Microsoft Exchange revolutionized the way we communicate. Its hard to imagine life without email. Sure there are other email apps out there but aren't they all ladies-in-waiting to the true Queen of email - Microsoft Exchange?
Since version 4.0 was released (about the time the B-52's were singing "Love Shack") Exchange had a cool feature called Single Instance Storage, SIS for short. SIS was the granddaddy of deduplication, and went something like this:
Email from Joe in Accounting: "Hey check out this cool bootleg copy of "Love Shack!"
Email from Sally in Marketing, Fred in Shipping, Adam in Sales and about 10 other people "Hey check out what Joe sent me!"

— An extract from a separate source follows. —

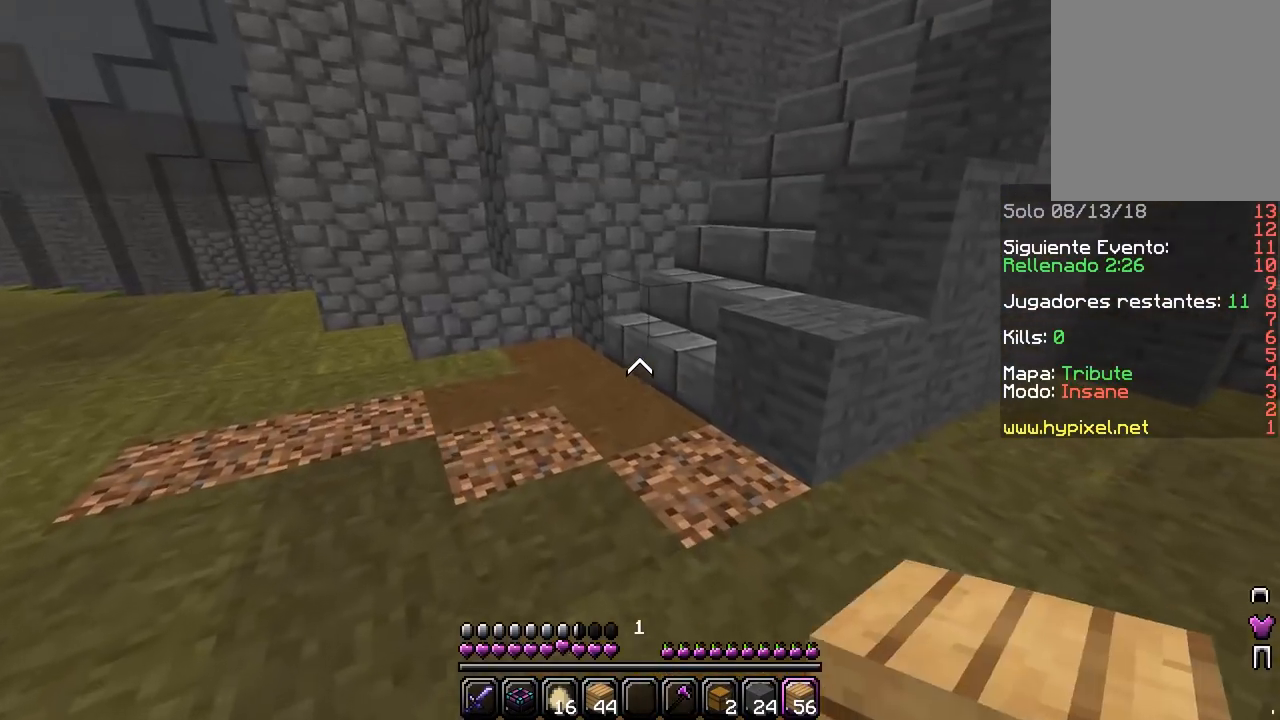
{"keys": ["w"], "mouse": [], "events": []}
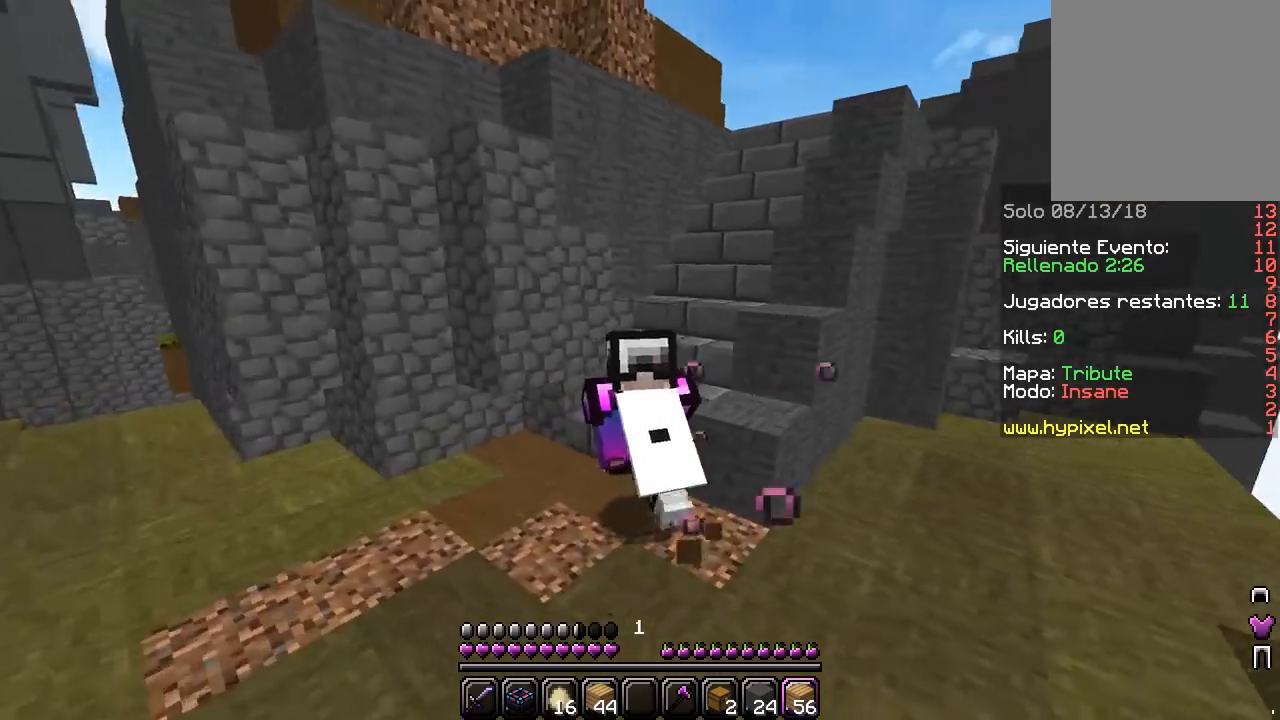
{"keys": ["d", "w"], "mouse": [], "events": [[217, "d", "down"]]}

Well what Joe sent you and you sent to 10 friends and they sent to 10 friends was basically the same email with the same attachment sent over and over again. The folks in Redmond figured this was going to be a regular thing, so they invented SIS. With SIS, all those emails were reduced to a single instance, as long as they were held in the same Exchange Store.
Single Instancing saved storage capacity and was free - what's not to like? Well fast-forward about 15 years and Microsoft had a problem. More mailboxes, more attachments, and not only bootlegged audio files but attachments of all shapes and sizes - Word Docs, Powerpoints, PDF's, JPEGs, MPEGs, where will it stop? So Microsoft did what any self-respecting software company would do, they said "you know, storage hardware is cheap these days, and all this SIS stuff is really slowing us down - so please don't use SIS anymore and just buy more storage, OK?
That's right. Microsoft needed to destroy the monster it had created. As of Exchange 2007 the message from Redmond was "Given current trends, we expect the value of single instance storage to continue to decline over time. It's too early for us to say whether SIS will be around in future versions of Exchange. However, we want everyone to understand that it is being deemphasized and should not be a primary factor in today's deployment or migration plans." Worse yet, the word on the streets is that in Exchange 2010, SIS will disappear altogether.
Now before you come down with an acute case of ESISPTD (Exchange SIS Post-Traumatic Disorder) the Dr has some good news for you. You can use NetApp deduplication to get back what Microsoft taketh away. On tests run with Exchange 2010, without doing much optimization, we've seen seen space reductions of around 30% via dedupe. Better yet, since NetApp dedupe is run in the background as a post-process procedure, performance impact on those users sharing their favorite files should be nominal. I guess you could say that NetApp dedupe lets you go Back to the Future - It's free and it saves storage capacity - whats not to like?
DrDedupe

Hmmm
The B-5's sang "Love Shack" at MEC (what used to be the Microsoft Exchange Conference) 1999 in Atlanta... They were the entertainment for event night. Is there a deeper trend here?
John
Posted by: John F. | September 08, 2009 at 02:46 PM
I think the Exchange version of Single Instance Storage means something very different than what you think it means...
It was a cool feature to reduce I/O peaks (write once, instead of 10x), but the "less space" thing was often temporary and usually went away over time anyways as people marked things as read, replied, etc...
"Real world" Exchange SIS space savings is something in the sub 10% neighborhood...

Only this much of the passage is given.